DESCRIPTION OF THE TASK: Below are lines of data, and only some are wanted. Please repeat exactly those from the line that has "left elbow: (447, 249)" through the line that has "left shoulder: (1529, 611)".

WORKING DATA:

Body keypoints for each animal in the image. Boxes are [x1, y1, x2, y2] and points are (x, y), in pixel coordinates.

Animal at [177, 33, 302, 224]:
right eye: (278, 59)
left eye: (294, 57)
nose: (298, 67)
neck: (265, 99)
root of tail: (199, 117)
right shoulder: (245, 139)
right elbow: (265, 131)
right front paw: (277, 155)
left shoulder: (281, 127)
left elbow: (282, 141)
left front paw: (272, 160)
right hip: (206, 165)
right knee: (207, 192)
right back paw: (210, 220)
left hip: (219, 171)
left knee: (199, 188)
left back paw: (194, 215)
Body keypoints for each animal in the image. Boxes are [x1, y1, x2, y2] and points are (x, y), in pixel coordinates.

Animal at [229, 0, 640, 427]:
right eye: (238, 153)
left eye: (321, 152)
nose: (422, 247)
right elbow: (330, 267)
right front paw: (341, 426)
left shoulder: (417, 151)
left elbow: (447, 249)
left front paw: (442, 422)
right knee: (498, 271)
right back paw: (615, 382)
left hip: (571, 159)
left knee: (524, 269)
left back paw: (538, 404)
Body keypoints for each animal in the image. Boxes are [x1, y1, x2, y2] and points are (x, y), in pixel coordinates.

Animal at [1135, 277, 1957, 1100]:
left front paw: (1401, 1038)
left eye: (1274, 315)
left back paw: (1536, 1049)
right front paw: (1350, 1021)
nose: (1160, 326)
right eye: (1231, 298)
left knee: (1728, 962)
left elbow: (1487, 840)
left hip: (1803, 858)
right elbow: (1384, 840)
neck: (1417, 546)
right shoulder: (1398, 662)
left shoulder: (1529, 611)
--
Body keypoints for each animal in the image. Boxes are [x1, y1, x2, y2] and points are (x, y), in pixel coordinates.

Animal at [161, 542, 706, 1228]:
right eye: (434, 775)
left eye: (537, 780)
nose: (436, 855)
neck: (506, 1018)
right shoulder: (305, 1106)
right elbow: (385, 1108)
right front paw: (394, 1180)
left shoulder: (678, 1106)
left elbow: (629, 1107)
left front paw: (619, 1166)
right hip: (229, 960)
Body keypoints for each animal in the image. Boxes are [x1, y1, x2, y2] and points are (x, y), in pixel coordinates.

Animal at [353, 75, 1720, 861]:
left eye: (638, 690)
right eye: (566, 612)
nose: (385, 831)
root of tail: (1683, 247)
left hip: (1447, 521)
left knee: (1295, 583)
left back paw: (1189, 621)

EXERCISE RESULT:
left elbow: (447, 249)
left front paw: (442, 422)
right knee: (498, 271)
right back paw: (615, 382)
left hip: (571, 159)
left knee: (524, 269)
left back paw: (538, 404)
Body keypoints for each animal in the image. Boxes are [x1, y1, x2, y2] and points are (x, y), in pixel coordinates.

Animal at [1135, 277, 1957, 1100]:
left front paw: (1401, 1038)
left eye: (1274, 315)
left back paw: (1536, 1049)
right front paw: (1350, 1021)
nose: (1160, 326)
right eye: (1231, 298)
left knee: (1728, 962)
left elbow: (1487, 840)
left hip: (1803, 858)
right elbow: (1384, 840)
neck: (1417, 546)
right shoulder: (1398, 662)
left shoulder: (1529, 611)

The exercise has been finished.